Zatrzymuję się przed wejściem do sali. Obracam się do Liama i mocniej ściskam jego dłoń.
– On nie będzie miał nogi – szepczę, żeby w końcu to zrozumieć – Nogi, połowy, lewej nogi – kiwa głową.
– Ale żyje, Jenny – unoszę na niego wzrok -
– Nie obchodzi mnie jego noga, znaczy obchodzi, ale nie obchodzi mnie tak jak go..
– To mój brat, jest silny, poradzimy sobie z tym – muszę w to wierzyć.

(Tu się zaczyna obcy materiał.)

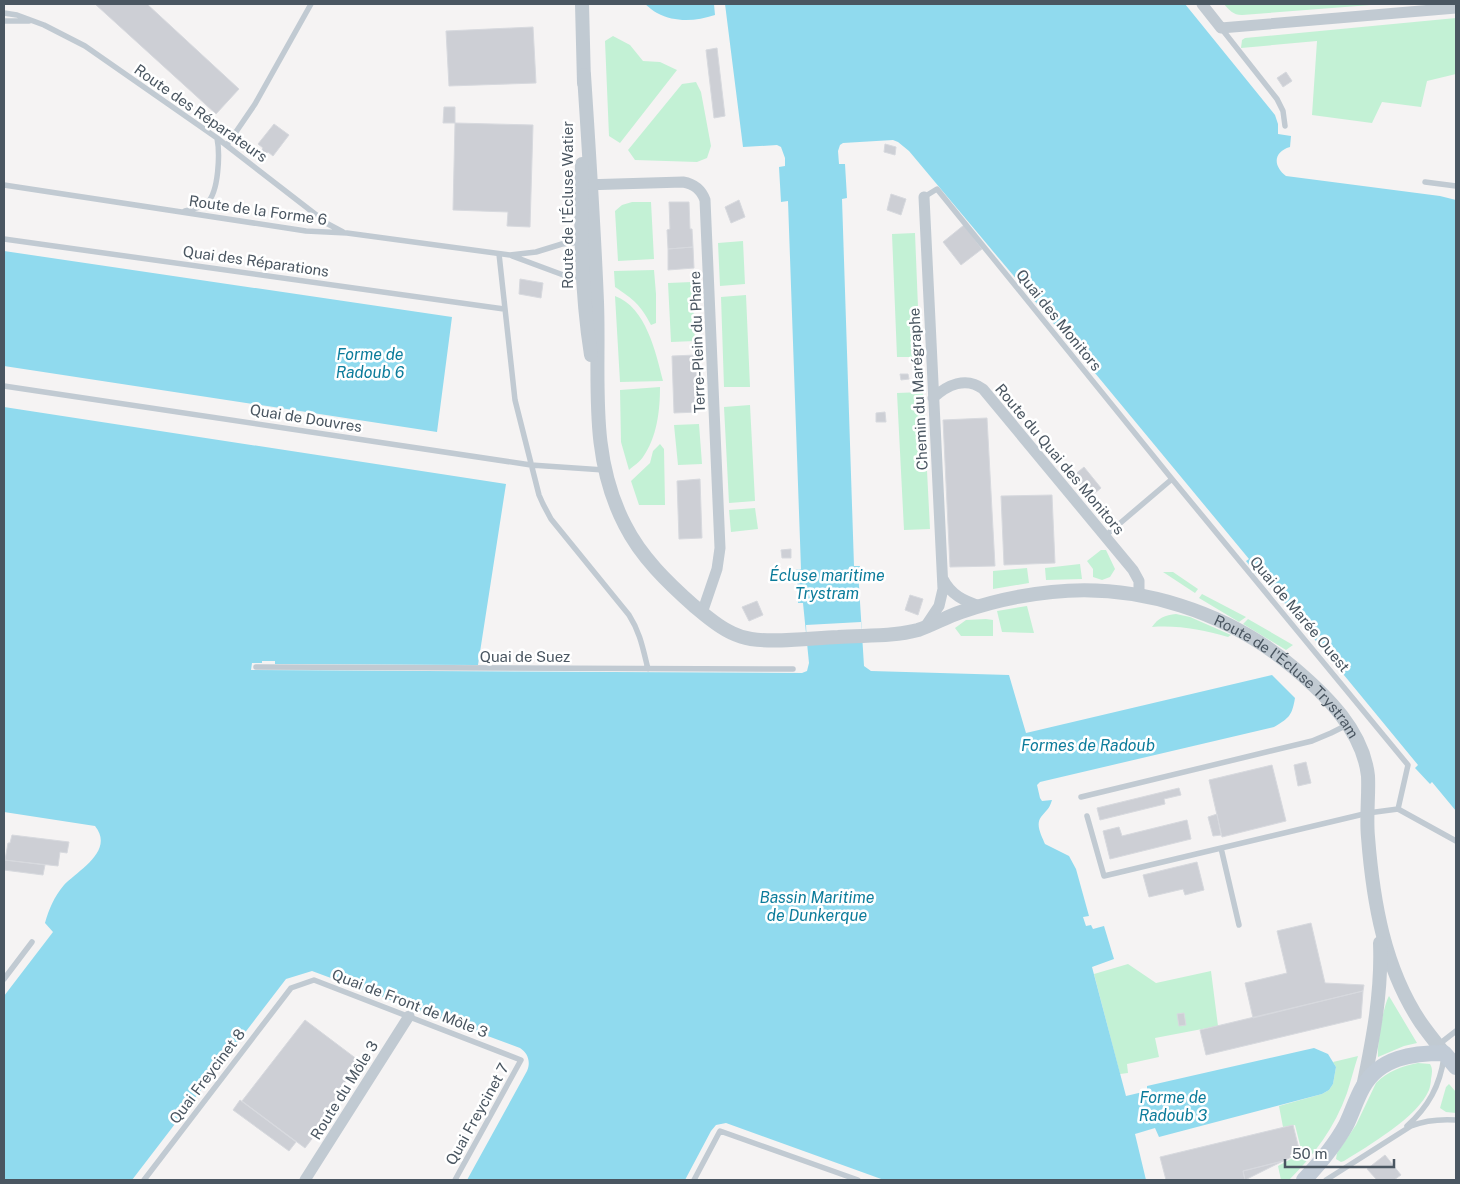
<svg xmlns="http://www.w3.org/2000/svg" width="1460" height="1184" viewBox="0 0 1460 1184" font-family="'Public Sans',sans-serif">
<rect width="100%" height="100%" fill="#f5f3f3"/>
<path fill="#c3f1d5" d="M 1224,4 L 1384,4 L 1242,15 C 1233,15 1229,10 1224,4 Z
M 1456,18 L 1456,74 L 1427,81 L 1421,107 L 1382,102 L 1372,123 L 1312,115 L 1317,41 L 1241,48 L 1242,40 L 1245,38 Z
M 613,36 L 630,45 L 643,61 L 660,62 L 677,70 L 620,143 L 609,136 L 605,41 Z
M 696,82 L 701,92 L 711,146 L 707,158 L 697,162 L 635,160 L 628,150 L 682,84 Z
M 632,202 L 651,202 L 654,259 L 618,261 L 615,211 L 622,205 Z
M 915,233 L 920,357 L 897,357 L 892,234 Z
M 743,241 L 745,284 L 720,286 L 718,243 Z
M 654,270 L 656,294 L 656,323 L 651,325 C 640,304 634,300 615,287 L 614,271 Z
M 692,282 L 695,341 L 671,342 L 668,283 Z
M 746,295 L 750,387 L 724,387 L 721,297 Z
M 615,296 C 646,307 656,353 663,381 L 620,382 Z
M 660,387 C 660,411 657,437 643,457 C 640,462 633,466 629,470 L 621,442 L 620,390 Z
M 923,392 L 930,529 L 904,530 L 897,393 Z
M 750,405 L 755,501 L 729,503 L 724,407 Z
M 699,424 L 702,464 L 678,465 L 674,425 Z
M 660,444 L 664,449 L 665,505 L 639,505 L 631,481 L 650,463 L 653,451 Z
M 755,508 L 758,529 L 731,532 L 729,510 Z
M 1101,550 L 1106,550 L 1115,569 L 1110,577 L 1102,580 L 1093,577 L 1093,569 L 1087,561 Z
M 1080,564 L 1082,579 L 1046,580 L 1045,568 Z
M 1027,568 L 1029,583 L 993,589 L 993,571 Z
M 1163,572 L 1173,572 L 1198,589 L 1195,593 Z
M 1202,594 L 1246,617 L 1239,622 L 1199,598 Z
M 1027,606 L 1034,633 L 1002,632 L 997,611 Z
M 1176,614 L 1190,617 L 1231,635 L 1228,637 C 1203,630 1179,625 1152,627 C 1158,618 1165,615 1176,614 Z
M 986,619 L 993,620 L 993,636 L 961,636 L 955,628 L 966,620 Z
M 1248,619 L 1293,645 L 1286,650 L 1243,624 Z
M 1128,964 L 1156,983 L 1211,971 L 1218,1026 L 1155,1038 L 1159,1057 L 1127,1064 L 1128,1073 L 1120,1074 L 1094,974 Z
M 1389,996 L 1417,1043 L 1404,1046 L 1378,1057 C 1377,1045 1383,1006 1389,996 Z
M 1358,1056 C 1354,1068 1351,1081 1347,1093 C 1335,1127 1314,1155 1289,1180 L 1281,1180 L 1278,1166 L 1302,1153 L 1295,1125 L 1283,1127 L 1279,1106 L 1322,1094 L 1329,1090 L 1333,1084 L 1336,1067 L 1333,1062 Z
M 1418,1063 L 1430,1064 C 1433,1069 1432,1073 1431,1079 C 1431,1082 1430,1087 1429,1090 C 1418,1117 1368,1146 1344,1161 L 1341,1162 L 1336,1159 L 1337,1153 L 1356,1125 L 1376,1083 C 1388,1071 1402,1066 1418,1063 Z
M 1449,1084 L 1456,1092 L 1456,1113 L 1446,1112 L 1440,1108 L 1446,1087 Z"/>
<path fill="#90daee" d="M 645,4 L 714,4 L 715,15 C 696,21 676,23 657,13 C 653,11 649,7 645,4 Z
M 725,4 L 1185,4 L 1275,115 L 1278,124 L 1278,134 L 1291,136 L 1290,147 C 1273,152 1273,166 1286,176 L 1440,196 L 1456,200 L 1456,811 L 1432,782 L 1430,784 L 1415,768 L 1418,765 L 1260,573 L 1257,575 L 1246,561 L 1249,559 L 1085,361 L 909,151 L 898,142 L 893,140 L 843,143 L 840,145 L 838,151 L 839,164 L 845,164 L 847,198 L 842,199 L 854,566 L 860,566 L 860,570 L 858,570 L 864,666 L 871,671 L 1009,675 L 1026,733 L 1272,675 L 1295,698 C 1292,716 1289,718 1274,727 L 1040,782 L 1037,785 L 1040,798 L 1042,801 L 1052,800 C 1049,810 1047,809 1041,817 C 1035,825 1042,836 1045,844 L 1069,856 L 1076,869 L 1089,916 L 1083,917 L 1086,926 L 1091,925 L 1093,929 L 1104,926 L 1114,959 L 1092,967 L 1126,1096 L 1147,1091 L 1147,1086 L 1314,1048 L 1328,1054 L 1336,1067 L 1333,1084 L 1329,1090 L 1322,1094 L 1159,1137 L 1155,1128 L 1135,1134 L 1146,1180 L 884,1180 L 726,1123 L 716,1125 L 711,1131 L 685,1180 L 467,1180 L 527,1071 C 531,1062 528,1053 520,1048 L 312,971 L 286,979 L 132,1180 L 4,1180 L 4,996 L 53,932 L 45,923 C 49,909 54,897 64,885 C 78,870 115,851 95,826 L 4,812 L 4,407 L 506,484 L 478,665 L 275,664 L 275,661 L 262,661 L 262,663 L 252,663 L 251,670 L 802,673 L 807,671 L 809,663 L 803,603 L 798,603 L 797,573 L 795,573 L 795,570 L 801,569 L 788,201 L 781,202 L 779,167 L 785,166 L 785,158 L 781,147 L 777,145 L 743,147 Z
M 4,251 L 452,317 L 437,432 L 4,366 Z"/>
<path fill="#f5f3f3" d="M 861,622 L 863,641 L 807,644 L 806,625 Z"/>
<path fill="#cdcfd5" stroke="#d7d9de" d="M 95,4 L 147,4 L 239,89 L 216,114 Z
M 533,27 L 536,83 L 449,86 L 446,31 Z
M 717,48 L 725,116 L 714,118 L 706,50 Z
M 1286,72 L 1292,81 L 1283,87 L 1277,78 Z
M 444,107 L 455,107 L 455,123 L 443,123 Z
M 455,123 L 533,125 L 530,227 L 507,226 L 508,212 L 453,210 Z
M 274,124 L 289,135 L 273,156 L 268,152 L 265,155 L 260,152 L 263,148 L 258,144 Z
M 885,144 L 896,147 L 895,155 L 884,152 Z
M 891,194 L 906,199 L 901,215 L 887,210 Z
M 739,200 L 745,217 L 731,223 L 725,207 Z
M 669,202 L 689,202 L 690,229 L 692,229 L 693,247 L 668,249 L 667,230 L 670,229 Z
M 964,225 L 982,249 L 961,265 L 943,242 Z
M 693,247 L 694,268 L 668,270 L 668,249 Z
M 520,279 L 543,283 L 541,298 L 519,294 Z
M 696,355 L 698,412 L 674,413 L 672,356 Z
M 900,374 L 908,374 L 909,379 L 901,380 Z
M 885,412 L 886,422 L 876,422 L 876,413 Z
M 987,418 L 995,566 L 950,567 L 943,420 Z
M 1084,467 L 1101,488 L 1089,498 L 1073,476 Z
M 700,479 L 702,538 L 679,539 L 677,481 Z
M 1052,495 L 1055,563 L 1004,565 L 1001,496 Z
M 791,549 L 791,558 L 782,558 L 781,550 Z
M 910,595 L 923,599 L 918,615 L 905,610 Z
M 757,601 L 763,615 L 749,621 L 742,607 Z
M 1306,762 L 1311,783 L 1298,786 L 1294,765 Z
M 1272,765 L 1286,821 L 1222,837 L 1209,780 Z
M 1179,788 L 1181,795 L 1164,799 L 1165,804 L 1100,820 L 1097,808 Z
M 1217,814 L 1221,835 L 1213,836 L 1208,817 Z
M 1187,820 L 1191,839 L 1110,859 L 1103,831 L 1119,827 L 1122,836 Z
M 12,835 L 69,842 L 67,853 L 60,852 L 58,866 L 5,860 L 8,843 L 10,843 Z
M 4,860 L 45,865 L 43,875 L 4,870 Z
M 1197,862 L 1204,890 L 1185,895 L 1183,889 L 1149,897 L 1143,875 Z
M 1311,923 L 1325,983 L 1364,985 L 1363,991 L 1253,1018 L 1245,983 L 1287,973 L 1277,931 Z
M 1363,991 L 1361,1018 L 1206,1055 L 1200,1030 Z
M 1184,1013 L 1186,1025 L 1179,1026 L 1177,1014 Z
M 305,1020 L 358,1060 L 322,1122 L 324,1123 L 305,1148 L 242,1101 Z
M 240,1100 L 296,1142 L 289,1151 L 233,1110 Z
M 1293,1125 L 1300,1153 L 1283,1161 L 1243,1171 L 1245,1180 L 1166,1180 L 1160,1157 Z
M 1385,1155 L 1401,1175 L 1394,1180 L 1377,1180 L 1367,1169 Z
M 1283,1161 L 1245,1180 L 1243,1171 Z"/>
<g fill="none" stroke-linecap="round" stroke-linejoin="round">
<path stroke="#c1cad2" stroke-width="5.5" d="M 4,13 L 17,15 L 44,25 L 85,46 L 217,138 L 328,224 L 343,232
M 4,21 L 29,21
M 1221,28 L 1277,99 L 1283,111 L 1285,126
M 227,145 L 255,104 L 311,4
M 1425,182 L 1456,186
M 4,185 L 306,231 L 347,233 L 510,255 L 536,252 L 562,244 L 582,242
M 924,197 L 937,189 L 1172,479 L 1408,765 L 1398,809
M 185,211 C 192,209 201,208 207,203 C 219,192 220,153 217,138
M 4,239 L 504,309
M 499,254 L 515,400 L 539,495 L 543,504 L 551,519 L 629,615 C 640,632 643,649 648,669
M 512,256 L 566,276 L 582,278
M 4,386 L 531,465 L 604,470
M 1105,536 L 1172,479
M 256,667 L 793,669
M 1081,797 L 1312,741 L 1331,733 L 1347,725
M 1087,816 L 1104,876 L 1368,813 L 1398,809 L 1456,841
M 1221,848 L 1239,925
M 4,979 L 32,942
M 1438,1045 L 1456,1031
M 1407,1126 C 1428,1107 1440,1086 1444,1057
M 144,1180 L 291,988 L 314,980 L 521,1060 L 455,1180
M 694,1180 L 720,1131 L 858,1180
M 1326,1180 L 1411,1126 C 1426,1120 1440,1119 1456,1120"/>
<path stroke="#c1cad2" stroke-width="11" d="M 1202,4 L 1221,28 L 1456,8
M 583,185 L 683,182 C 694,184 701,189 705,200 L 720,548 L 717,569 L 702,613
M 924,197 L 943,589 L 939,606 L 925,627
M 933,398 C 947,385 966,376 983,389 L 1133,570 L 1139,581 L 1139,595
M 943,579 C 951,595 964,601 980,606
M 305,1180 L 409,1016"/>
<g stroke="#c1cad2" stroke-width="14">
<path d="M 582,4 L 584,83"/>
<path id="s1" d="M 584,75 C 589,151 594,227 597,302 C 600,379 588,454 625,525 C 641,557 668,583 694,606 C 706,616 718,627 732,633 C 738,636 745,638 751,639 C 776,643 812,638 838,637 C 864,635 892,637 918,630 C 933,625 946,617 961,612 C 990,602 1021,595 1052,592 C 1139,583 1228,612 1294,668 C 1327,696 1363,731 1368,776 C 1369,796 1366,817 1368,837 C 1373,901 1384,968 1421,1023 C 1428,1033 1436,1043 1444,1053"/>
<path d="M 582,164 C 580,228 581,292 591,355"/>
<path d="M 1363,1087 C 1373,1039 1382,992 1380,943"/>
</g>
<path stroke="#c1cbd6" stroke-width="16" d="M 1304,1180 C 1319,1164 1335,1145 1346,1125 C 1352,1113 1356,1099 1363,1087 C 1380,1057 1413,1053 1444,1053 L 1456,1067"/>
</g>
<g text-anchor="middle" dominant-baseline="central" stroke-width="5" stroke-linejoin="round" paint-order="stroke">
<g font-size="15" fill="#4a5661" stroke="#fff">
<text transform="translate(201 113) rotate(35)">Route des Réparateurs</text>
<text transform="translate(567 205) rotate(-90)">Route de l'Écluse Watier</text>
<text transform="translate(258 210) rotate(8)">Route de la Forme 6</text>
<text transform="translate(256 261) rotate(8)">Quai des Réparations</text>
<text transform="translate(1059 320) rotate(51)">Quai des Monitors</text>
<text transform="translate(697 342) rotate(-92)">Terre-Plein du Phare</text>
<text transform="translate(918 389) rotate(-93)">Chemin du Marégraphe</text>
<text transform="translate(306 418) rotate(9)">Quai de Douvres</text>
<text transform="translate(1060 459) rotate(50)">Route du Quai des Monitors</text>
<text transform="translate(1300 614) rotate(50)">Quai de Marée Ouest</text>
<text x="525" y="656">Quai de Suez</text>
<text stroke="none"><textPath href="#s1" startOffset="1196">Route de l'Écluse Trystram</textPath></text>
<text transform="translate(410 1003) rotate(21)">Quai de Front de Môle 3</text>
<text transform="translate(207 1076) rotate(-53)">Quai Freycinet 8</text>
<text transform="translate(344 1090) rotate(-58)">Route du Môle 3</text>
<text transform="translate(477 1114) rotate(-61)">Quai Freycinet 7</text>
</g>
<g font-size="16" font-style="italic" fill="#0c7c9b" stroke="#fff">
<text x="370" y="354">Forme de<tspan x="370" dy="18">Radoub 6</tspan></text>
<text x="827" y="575">Écluse maritime<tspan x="827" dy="18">Trystram</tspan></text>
<text x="1088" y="745">Formes de Radoub</text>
<text x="817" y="897">Bassin Maritime<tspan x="817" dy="18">de Dunkerque</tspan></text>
<text x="1173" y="1097">Forme de<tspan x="1173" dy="18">Radoub 3</tspan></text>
</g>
</g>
<rect width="1460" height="1184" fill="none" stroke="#4a5661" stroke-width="10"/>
<path d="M1285 1159v8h109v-8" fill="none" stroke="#4a5661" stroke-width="2.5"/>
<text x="1292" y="1159" font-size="15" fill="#4a5661" stroke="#ffffff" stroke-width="4" paint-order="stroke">50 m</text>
</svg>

To jest moment, kiedy zewnętrzna perfekcja znika, a ludzie zaczynają patrzeć na ciebie krzywo. Trudno do tego przywyknąć gdy przez dwadzieścia osiem lat zachwycano się twoim wyglądem.
Wchodzimy do środka.
Od razu zaczynam płakać.
Patrzę na mojego męża, przykutego do łóżka, patrzę na jego nogi, a raczej na nogę i jedną drugą nogi, patrzę na jego twarz, widzę, że jest cała zabandażowana. Płaczę w ramie jego brata, bo wiem, że chociaż Luke żyje. Teraz wszystko się zmieni.